(RECORDS TO PROCESS)
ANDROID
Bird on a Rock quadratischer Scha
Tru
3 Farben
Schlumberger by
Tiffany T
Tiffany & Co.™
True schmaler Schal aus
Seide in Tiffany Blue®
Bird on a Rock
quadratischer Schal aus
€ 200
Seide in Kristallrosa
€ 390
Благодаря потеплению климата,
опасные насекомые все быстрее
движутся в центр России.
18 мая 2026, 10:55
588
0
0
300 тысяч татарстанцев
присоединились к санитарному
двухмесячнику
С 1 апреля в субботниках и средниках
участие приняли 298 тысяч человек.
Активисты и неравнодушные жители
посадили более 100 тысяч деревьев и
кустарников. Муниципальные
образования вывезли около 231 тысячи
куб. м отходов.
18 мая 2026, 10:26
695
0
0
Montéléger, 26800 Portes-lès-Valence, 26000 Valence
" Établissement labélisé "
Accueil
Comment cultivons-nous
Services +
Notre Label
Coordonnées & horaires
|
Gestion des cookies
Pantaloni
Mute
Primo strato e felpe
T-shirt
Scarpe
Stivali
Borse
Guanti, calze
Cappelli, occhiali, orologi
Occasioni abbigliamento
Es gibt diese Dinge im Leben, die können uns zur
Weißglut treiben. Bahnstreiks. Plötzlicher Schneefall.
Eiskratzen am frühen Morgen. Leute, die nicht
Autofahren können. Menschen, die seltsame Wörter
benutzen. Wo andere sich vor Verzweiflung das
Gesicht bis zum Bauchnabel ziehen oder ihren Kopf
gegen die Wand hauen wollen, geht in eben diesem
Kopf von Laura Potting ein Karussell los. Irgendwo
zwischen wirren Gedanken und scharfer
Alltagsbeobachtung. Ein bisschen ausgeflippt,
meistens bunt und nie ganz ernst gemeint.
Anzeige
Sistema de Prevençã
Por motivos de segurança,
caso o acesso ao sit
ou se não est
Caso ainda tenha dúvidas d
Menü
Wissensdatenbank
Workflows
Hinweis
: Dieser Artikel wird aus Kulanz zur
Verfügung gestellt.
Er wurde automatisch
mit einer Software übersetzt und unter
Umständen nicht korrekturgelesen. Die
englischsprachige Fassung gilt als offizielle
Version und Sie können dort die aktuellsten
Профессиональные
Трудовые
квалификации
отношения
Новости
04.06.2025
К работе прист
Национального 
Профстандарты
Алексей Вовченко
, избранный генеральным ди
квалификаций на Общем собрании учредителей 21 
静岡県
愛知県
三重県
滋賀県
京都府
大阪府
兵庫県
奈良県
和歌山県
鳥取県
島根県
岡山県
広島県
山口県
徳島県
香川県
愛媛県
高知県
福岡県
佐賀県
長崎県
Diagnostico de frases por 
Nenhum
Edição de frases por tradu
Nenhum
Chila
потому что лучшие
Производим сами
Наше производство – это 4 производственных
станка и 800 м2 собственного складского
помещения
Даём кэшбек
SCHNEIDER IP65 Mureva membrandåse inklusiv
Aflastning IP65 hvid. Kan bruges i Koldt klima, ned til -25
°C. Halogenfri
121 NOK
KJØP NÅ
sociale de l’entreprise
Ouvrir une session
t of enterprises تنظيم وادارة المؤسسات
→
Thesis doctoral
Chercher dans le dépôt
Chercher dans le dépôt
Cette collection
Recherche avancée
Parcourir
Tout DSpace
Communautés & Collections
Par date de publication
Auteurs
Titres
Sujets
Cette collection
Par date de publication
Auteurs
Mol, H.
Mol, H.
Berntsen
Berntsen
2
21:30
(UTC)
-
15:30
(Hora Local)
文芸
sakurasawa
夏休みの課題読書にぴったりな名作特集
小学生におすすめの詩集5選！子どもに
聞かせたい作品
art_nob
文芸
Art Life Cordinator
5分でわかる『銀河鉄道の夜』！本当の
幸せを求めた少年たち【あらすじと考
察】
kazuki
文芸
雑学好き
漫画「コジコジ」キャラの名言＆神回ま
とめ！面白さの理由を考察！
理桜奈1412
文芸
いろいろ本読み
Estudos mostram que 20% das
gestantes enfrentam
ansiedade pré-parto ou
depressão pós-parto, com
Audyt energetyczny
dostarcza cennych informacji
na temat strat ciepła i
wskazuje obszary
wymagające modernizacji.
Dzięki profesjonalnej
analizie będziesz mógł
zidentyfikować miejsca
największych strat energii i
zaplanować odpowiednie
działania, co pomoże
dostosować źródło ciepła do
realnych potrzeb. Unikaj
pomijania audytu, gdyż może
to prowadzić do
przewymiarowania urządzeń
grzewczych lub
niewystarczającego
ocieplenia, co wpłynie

(HOW TO COMPLETE THIS TASK)
Write out every entry above, word for word.

(OUTPUT BELOW)
ANDROID
Bird on a Rock quadratischer Scha
Tru
3 Farben
Schlumberger by
Tiffany T
Tiffany & Co.™
True schmaler Schal aus
Seide in Tiffany Blue®
Bird on a Rock
quadratischer Schal aus
€ 200
Seide in Kristallrosa
€ 390
Благодаря потеплению климата,
опасные насекомые все быстрее
движутся в центр России.
18 мая 2026, 10:55
588
0
0
300 тысяч татарстанцев
присоединились к санитарному
двухмесячнику
С 1 апреля в субботниках и средниках
участие приняли 298 тысяч человек.
Активисты и неравнодушные жители
посадили более 100 тысяч деревьев и
кустарников. Муниципальные
образования вывезли около 231 тысячи
куб. м отходов.
18 мая 2026, 10:26
695
0
0
Montéléger, 26800 Portes-lès-Valence, 26000 Valence
" Établissement labélisé "
Accueil
Comment cultivons-nous
Services +
Notre Label
Coordonnées & horaires
|
Gestion des cookies
Pantaloni
Mute
Primo strato e felpe
T-shirt
Scarpe
Stivali
Borse
Guanti, calze
Cappelli, occhiali, orologi
Occasioni abbigliamento
Es gibt diese Dinge im Leben, die können uns zur
Weißglut treiben. Bahnstreiks. Plötzlicher Schneefall.
Eiskratzen am frühen Morgen. Leute, die nicht
Autofahren können. Menschen, die seltsame Wörter
benutzen. Wo andere sich vor Verzweiflung das
Gesicht bis zum Bauchnabel ziehen oder ihren Kopf
gegen die Wand hauen wollen, geht in eben diesem
Kopf von Laura Potting ein Karussell los. Irgendwo
zwischen wirren Gedanken und scharfer
Alltagsbeobachtung. Ein bisschen ausgeflippt,
meistens bunt und nie ganz ernst gemeint.
Anzeige
Sistema de Prevençã
Por motivos de segurança,
caso o acesso ao sit
ou se não est
Caso ainda tenha dúvidas d
Menü
Wissensdatenbank
Workflows
Hinweis
: Dieser Artikel wird aus Kulanz zur
Verfügung gestellt.
Er wurde automatisch
mit einer Software übersetzt und unter
Umständen nicht korrekturgelesen. Die
englischsprachige Fassung gilt als offizielle
Version und Sie können dort die aktuellsten
Профессиональные
Трудовые
квалификации
отношения
Новости
04.06.2025
К работе прист
Национального 
Профстандарты
Алексей Вовченко
, избранный генеральным ди
квалификаций на Общем собрании учредителей 21 
静岡県
愛知県
三重県
滋賀県
京都府
大阪府
兵庫県
奈良県
和歌山県
鳥取県
島根県
岡山県
広島県
山口県
徳島県
香川県
愛媛県
高知県
福岡県
佐賀県
長崎県
Diagnostico de frases por 
Nenhum
Edição de frases por tradu
Nenhum
Chila
потому что лучшие
Производим сами
Наше производство – это 4 производственных
станка и 800 м2 собственного складского
помещения
Даём кэшбек
SCHNEIDER IP65 Mureva membrandåse inklusiv
Aflastning IP65 hvid. Kan bruges i Koldt klima, ned til -25
°C. Halogenfri
121 NOK
KJØP NÅ
sociale de l’entreprise
Ouvrir une session
t of enterprises تنظيم وادارة المؤسسات
→
Thesis doctoral
Chercher dans le dépôt
Chercher dans le dépôt
Cette collection
Recherche avancée
Parcourir
Tout DSpace
Communautés & Collections
Par date de publication
Auteurs
Titres
Sujets
Cette collection
Par date de publication
Auteurs
Mol, H.
Mol, H.
Berntsen
Berntsen
2
21:30
(UTC)
-
15:30
(Hora Local)
文芸
sakurasawa
夏休みの課題読書にぴったりな名作特集
小学生におすすめの詩集5選！子どもに
聞かせたい作品
art_nob
文芸
Art Life Cordinator
5分でわかる『銀河鉄道の夜』！本当の
幸せを求めた少年たち【あらすじと考
察】
kazuki
文芸
雑学好き
漫画「コジコジ」キャラの名言＆神回ま
とめ！面白さの理由を考察！
理桜奈1412
文芸
いろいろ本読み
Estudos mostram que 20% das
gestantes enfrentam
ansiedade pré-parto ou
depressão pós-parto, com
Audyt energetyczny
dostarcza cennych informacji
na temat strat ciepła i
wskazuje obszary
wymagające modernizacji.
Dzięki profesjonalnej
analizie będziesz mógł
zidentyfikować miejsca
największych strat energii i
zaplanować odpowiednie
działania, co pomoże
dostosować źródło ciepła do
realnych potrzeb. Unikaj
pomijania audytu, gdyż może
to prowadzić do
przewymiarowania urządzeń
grzewczych lub
niewystarczającego
ocieplenia, co wpłynie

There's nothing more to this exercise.